When asked what he was going to do to sustain his business for the season, Raju replies that he would have to temporarily take his stall to whichever market he finds.

Another hawker, Sheikh Syed, whose jewellery stall is located directly next to Charminar, says that he is a little more fortunate.

"My stall and the ones around it will remain here and only the ones which are obstructing either the road or the footpath will be removed. If a new stall shows up, they also are asked to relocate,” says Syed.

Other hawkers confirm that stalls situated directly adjacent to the monument are not as susceptible to be relocated.

“We’re fortunate that we have set up shop in a place like this, others who are not as fortunate will be asked to move away,” says another street vendor.
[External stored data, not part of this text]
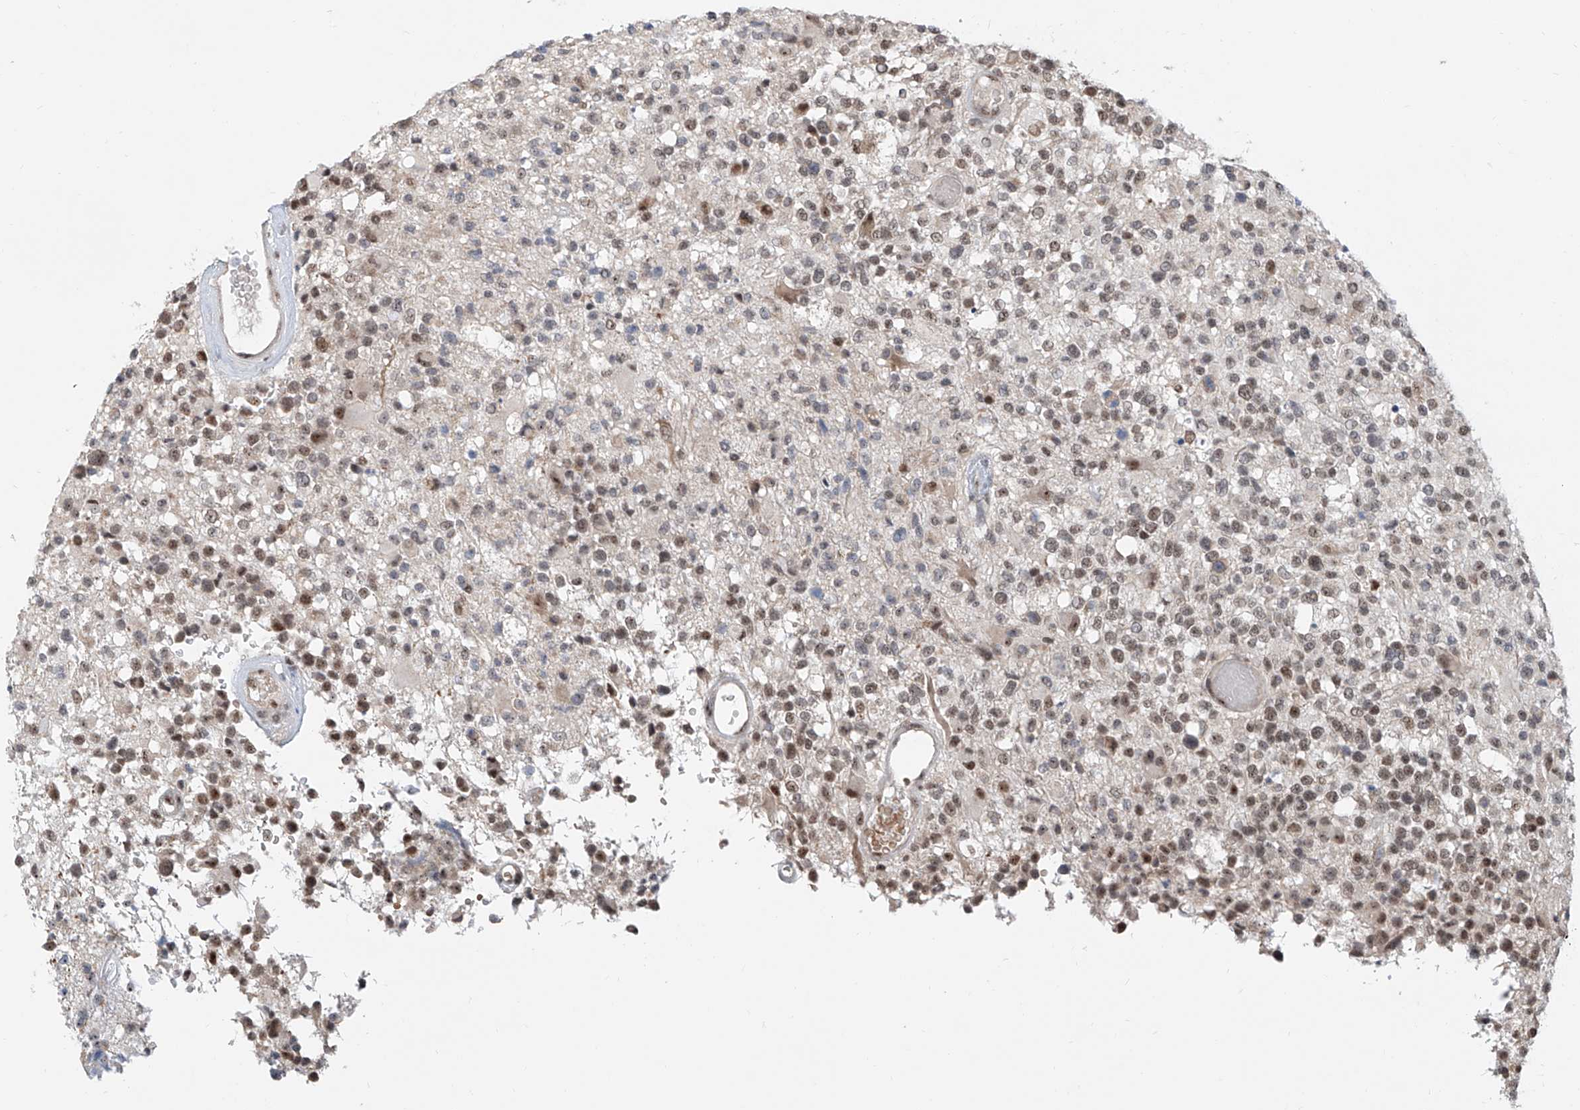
{"staining": {"intensity": "moderate", "quantity": ">75%", "location": "nuclear"}, "tissue": "glioma", "cell_type": "Tumor cells", "image_type": "cancer", "snomed": [{"axis": "morphology", "description": "Glioma, malignant, High grade"}, {"axis": "morphology", "description": "Glioblastoma, NOS"}, {"axis": "topography", "description": "Brain"}], "caption": "Moderate nuclear positivity for a protein is appreciated in approximately >75% of tumor cells of high-grade glioma (malignant) using IHC.", "gene": "SDE2", "patient": {"sex": "male", "age": 60}}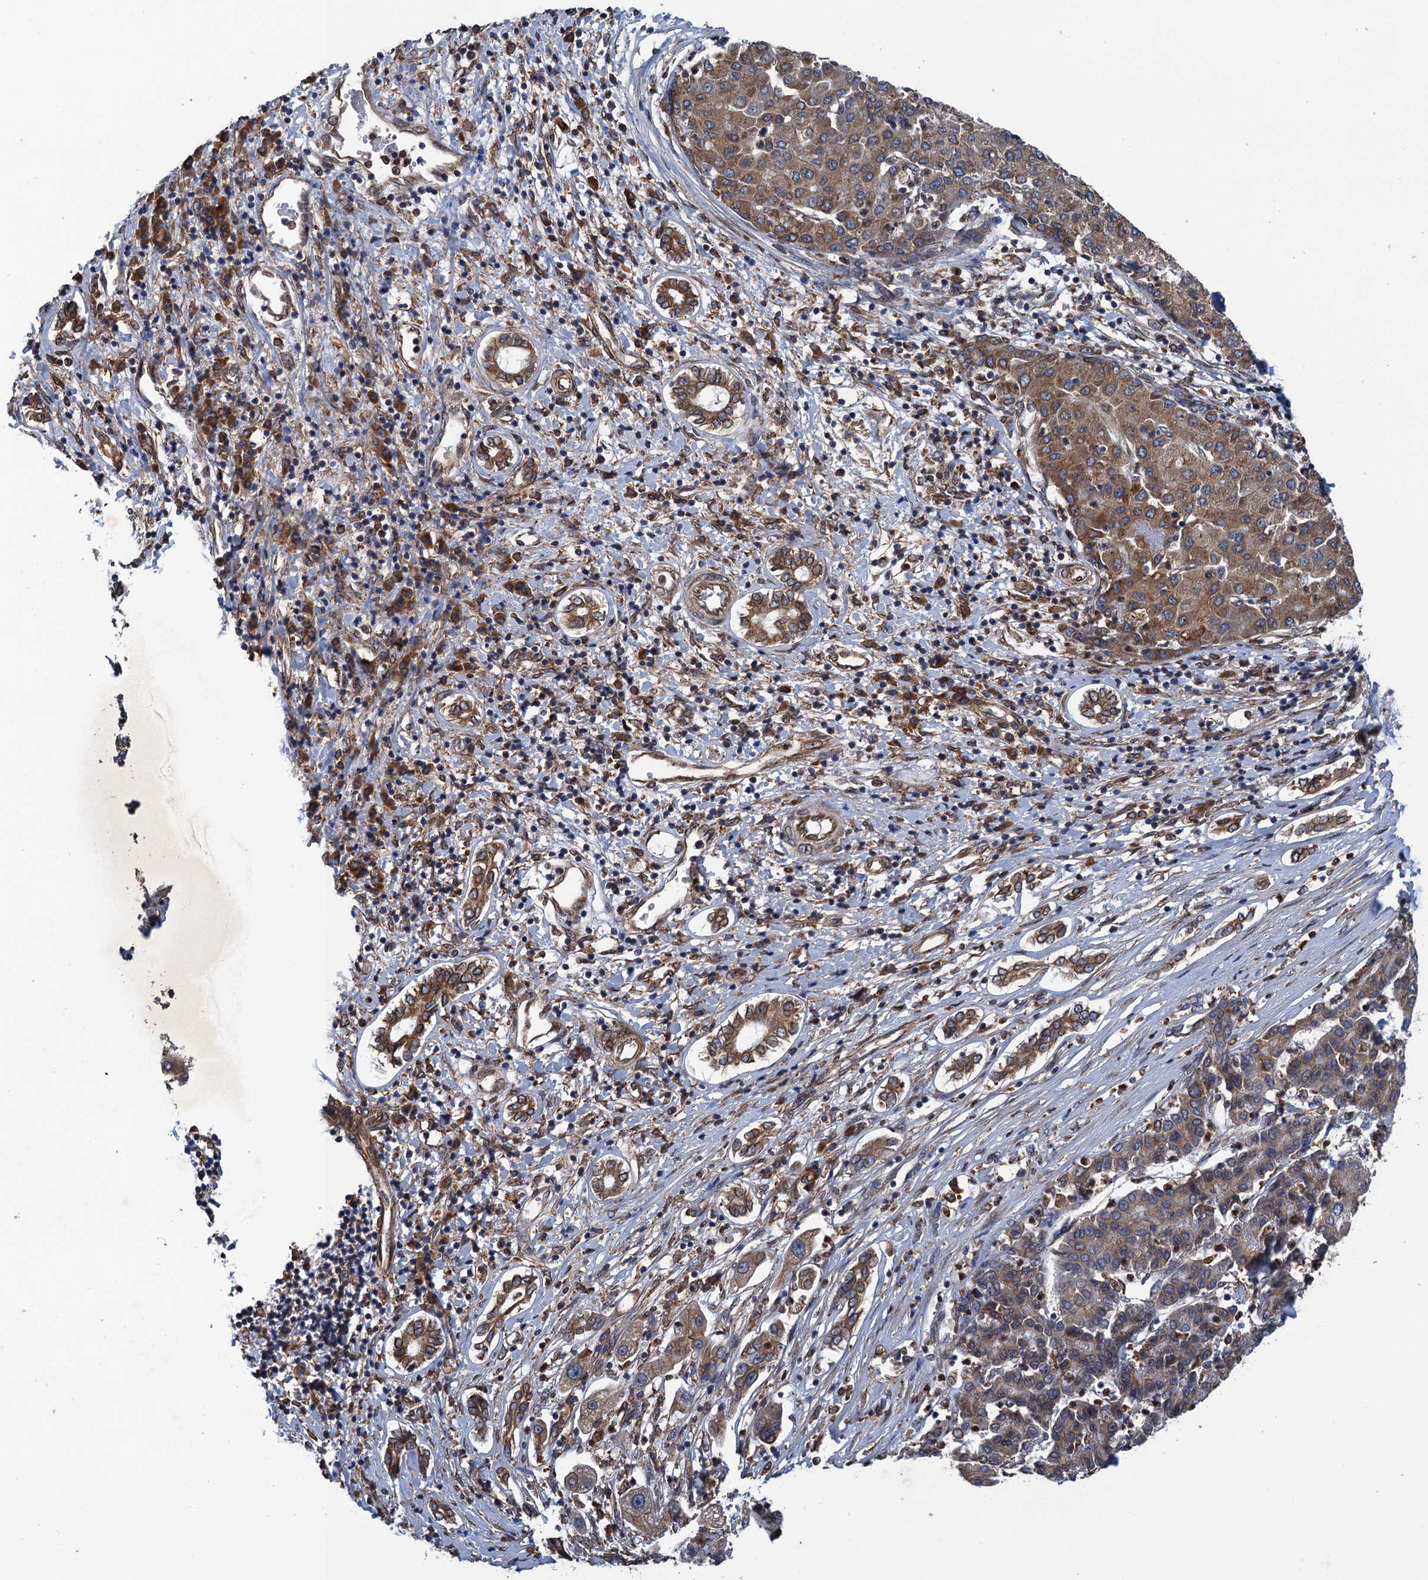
{"staining": {"intensity": "moderate", "quantity": ">75%", "location": "cytoplasmic/membranous"}, "tissue": "liver cancer", "cell_type": "Tumor cells", "image_type": "cancer", "snomed": [{"axis": "morphology", "description": "Carcinoma, Hepatocellular, NOS"}, {"axis": "topography", "description": "Liver"}], "caption": "Liver cancer stained with DAB IHC shows medium levels of moderate cytoplasmic/membranous positivity in about >75% of tumor cells.", "gene": "ARMC5", "patient": {"sex": "male", "age": 65}}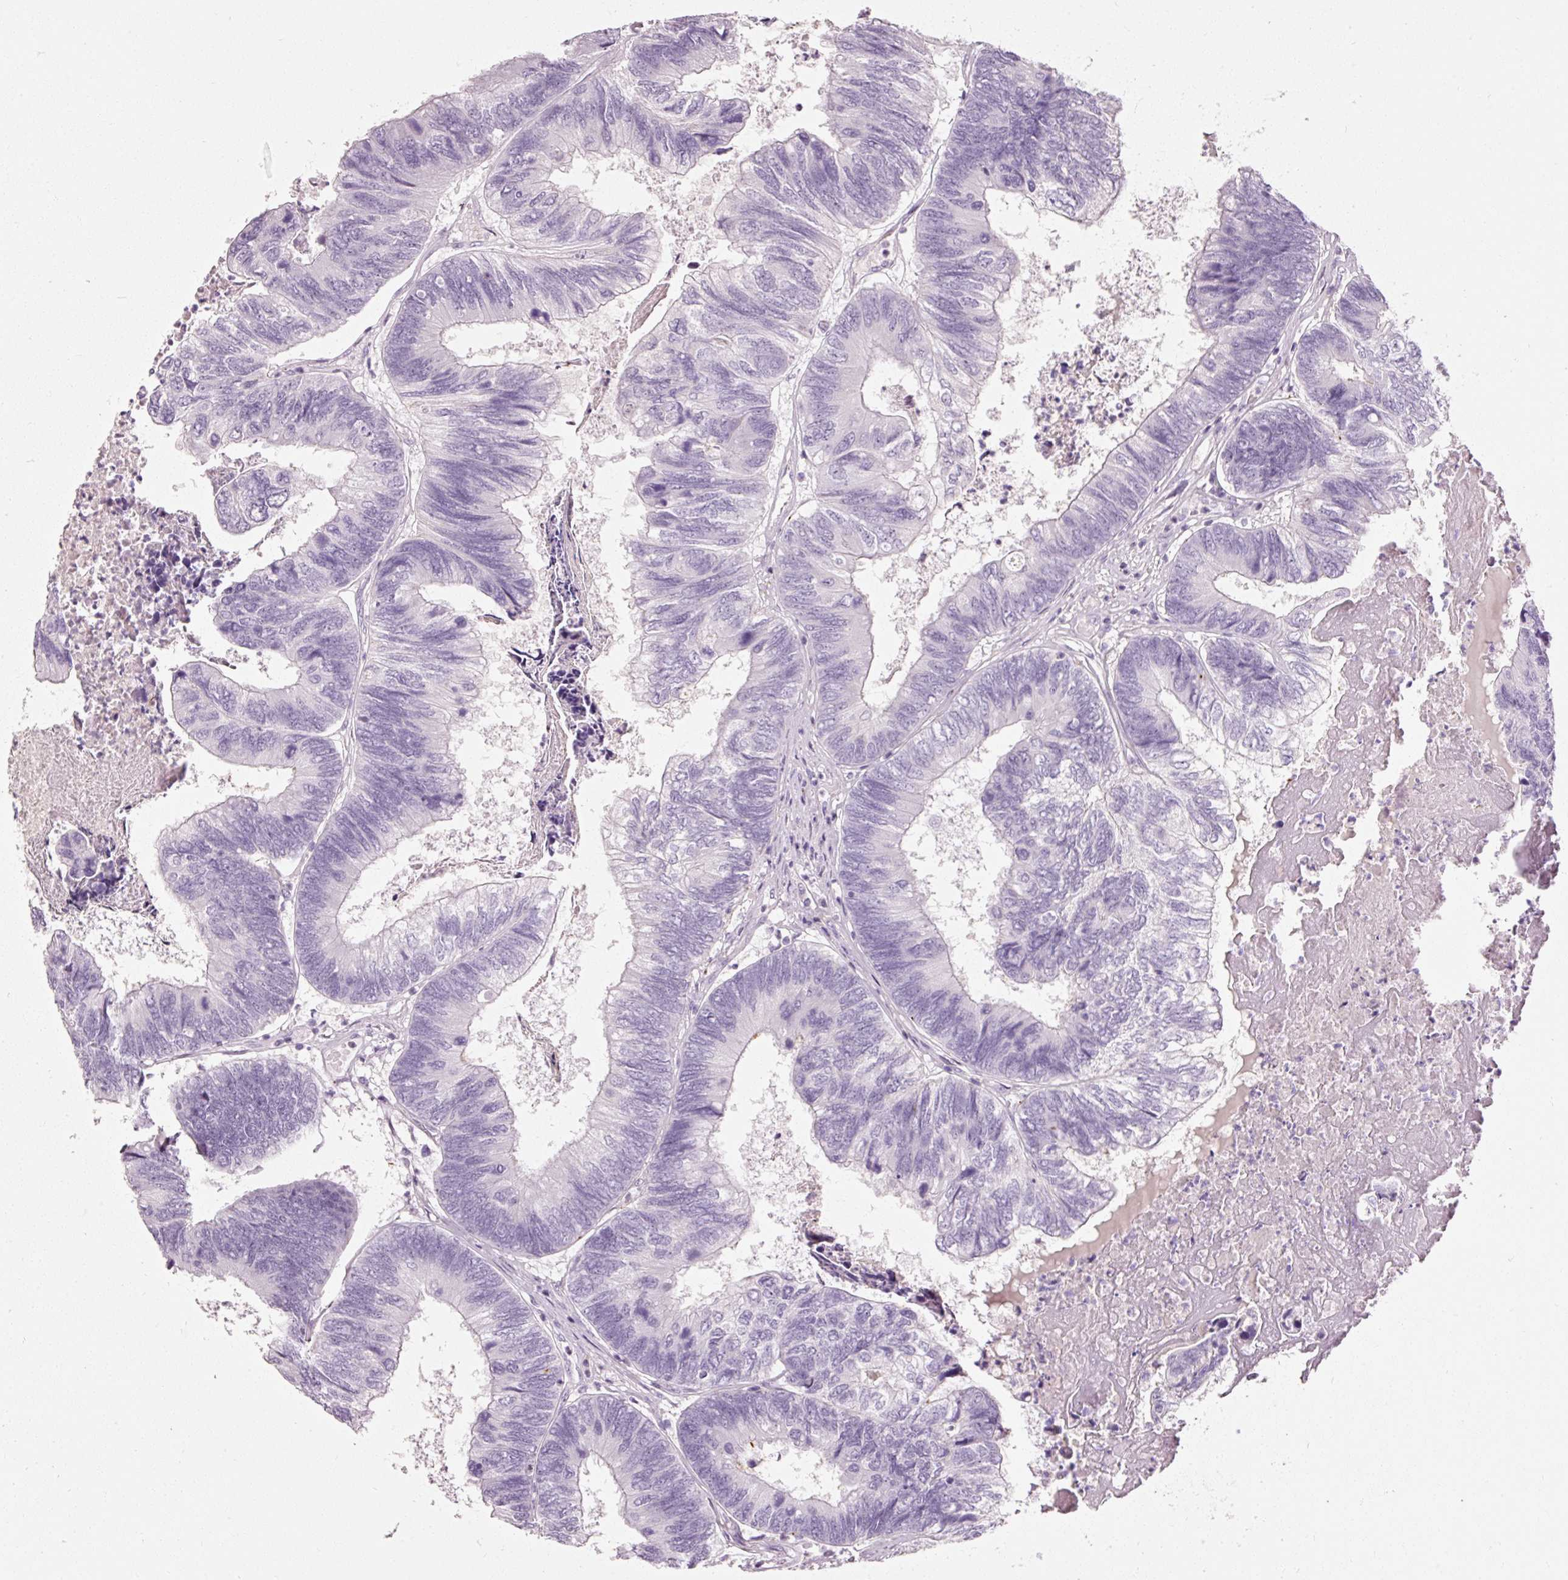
{"staining": {"intensity": "negative", "quantity": "none", "location": "none"}, "tissue": "colorectal cancer", "cell_type": "Tumor cells", "image_type": "cancer", "snomed": [{"axis": "morphology", "description": "Adenocarcinoma, NOS"}, {"axis": "topography", "description": "Colon"}], "caption": "An image of human colorectal cancer (adenocarcinoma) is negative for staining in tumor cells.", "gene": "MUC5AC", "patient": {"sex": "female", "age": 67}}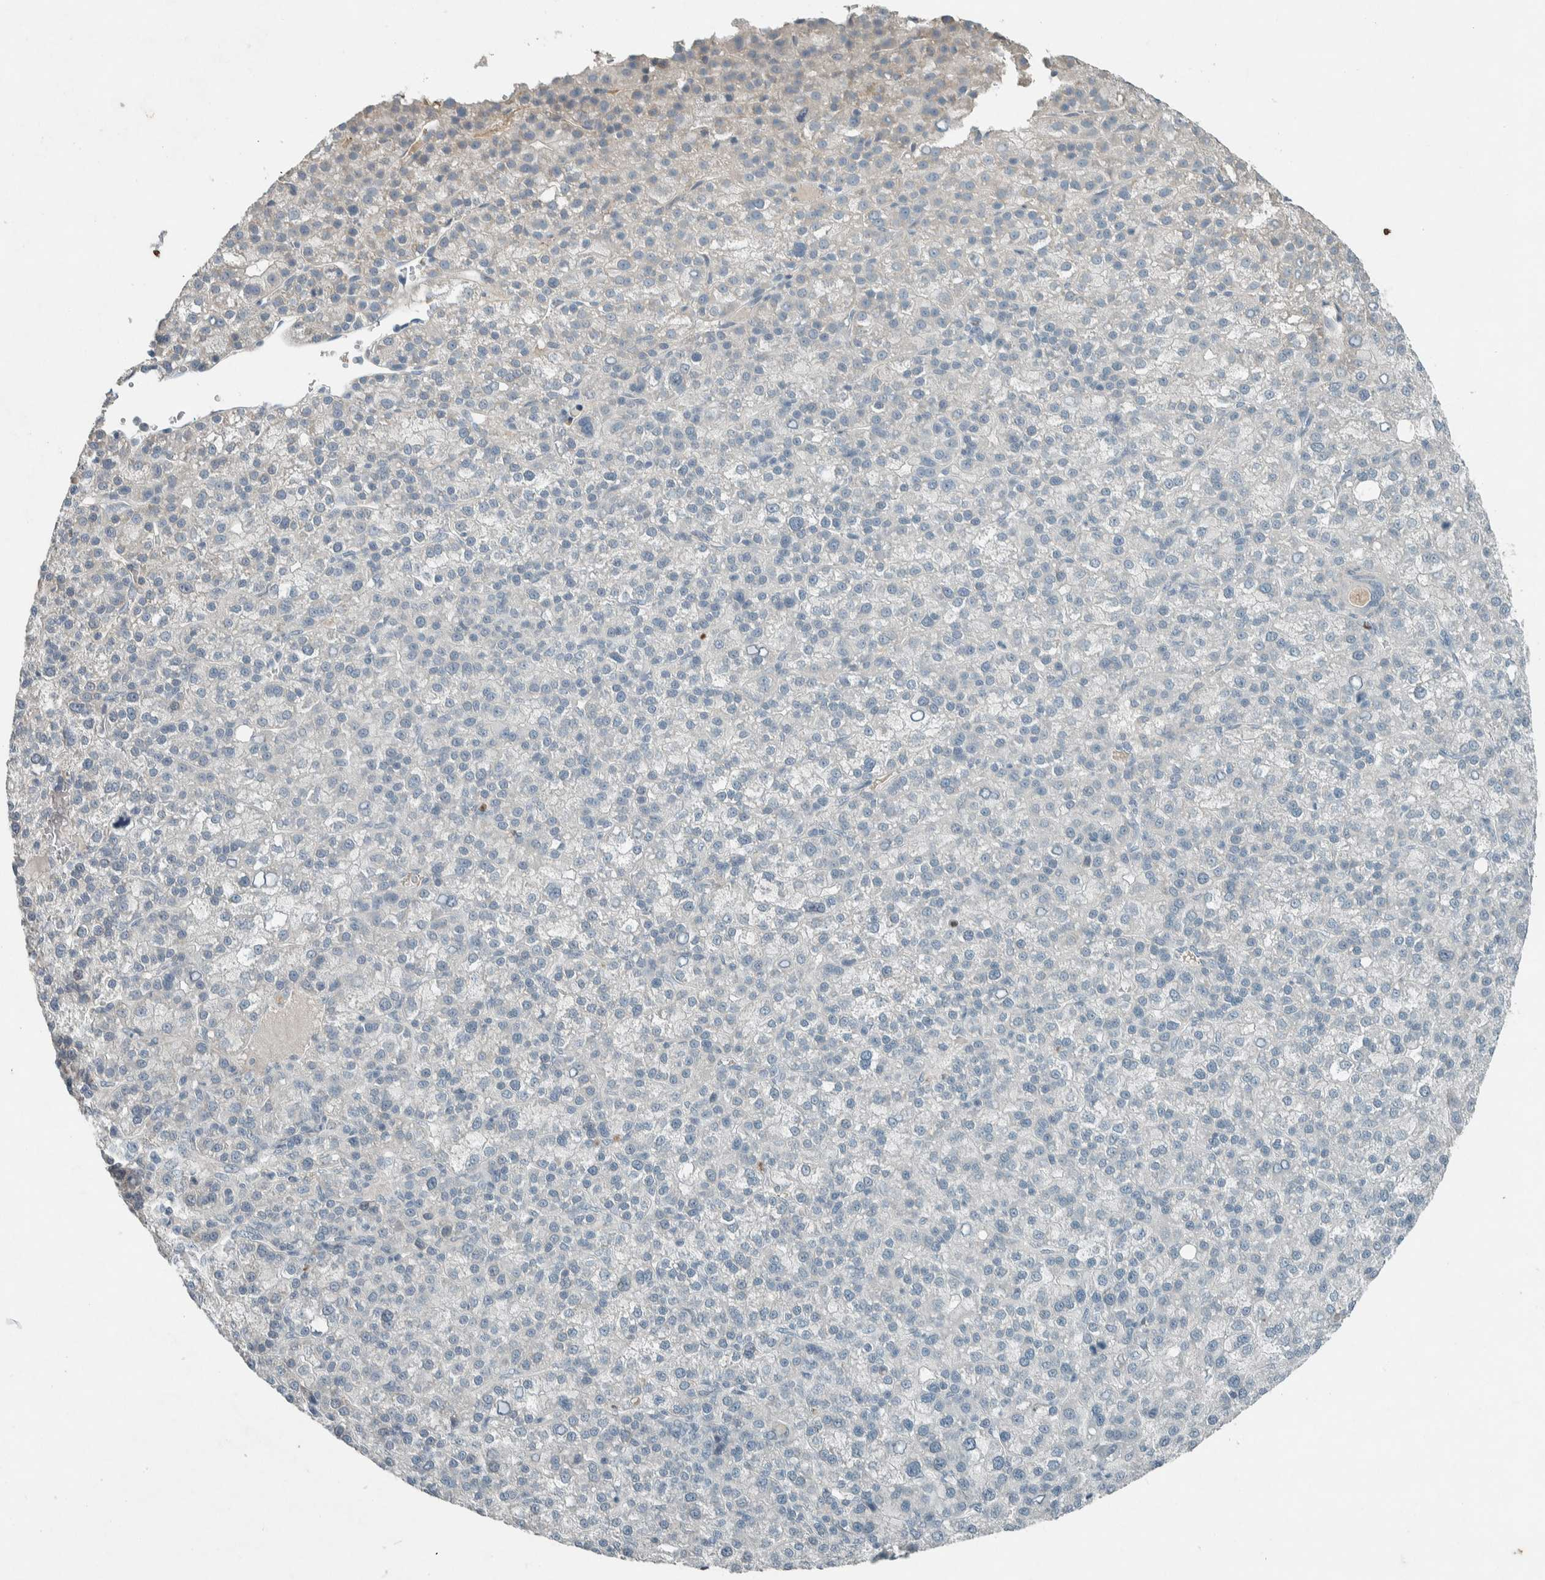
{"staining": {"intensity": "negative", "quantity": "none", "location": "none"}, "tissue": "liver cancer", "cell_type": "Tumor cells", "image_type": "cancer", "snomed": [{"axis": "morphology", "description": "Carcinoma, Hepatocellular, NOS"}, {"axis": "topography", "description": "Liver"}], "caption": "High magnification brightfield microscopy of liver cancer stained with DAB (brown) and counterstained with hematoxylin (blue): tumor cells show no significant staining. (DAB immunohistochemistry with hematoxylin counter stain).", "gene": "CERCAM", "patient": {"sex": "female", "age": 58}}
Though not all the hawkers will be asked to relocate, dozens will still lose a significant amount of potential business. A traffic policeman on duty near Charminar says, “We only relocate stalls which are obstructing the paths. We are keeping this area tight because the number of people coming here will increase drastically (due to Ramzan) and we must avoid congestion.”

Another hawker alleged that the police ‘harass’ them even though their stalls do not obstruct the road.

“The police harass some of us every day and force us to move away even though we set up shop in places which do not obstruct the paths. We’ve frankly gotten used to getting shouted at by the police every day,” the hawker says.

Attempting to resolve the issue, Hyderabad MP Asaduddin Owaisi had previously urged the Telangana government to construct three bridges across the Musi river to help the displaced hawkers and street vendors.

Speaking to TNM, GHMC Corporator of Pathergatti, Syed Sohail Quadri says, “We are pushing for these proposed bridges to be built soon to solve the problems of the hawkers.”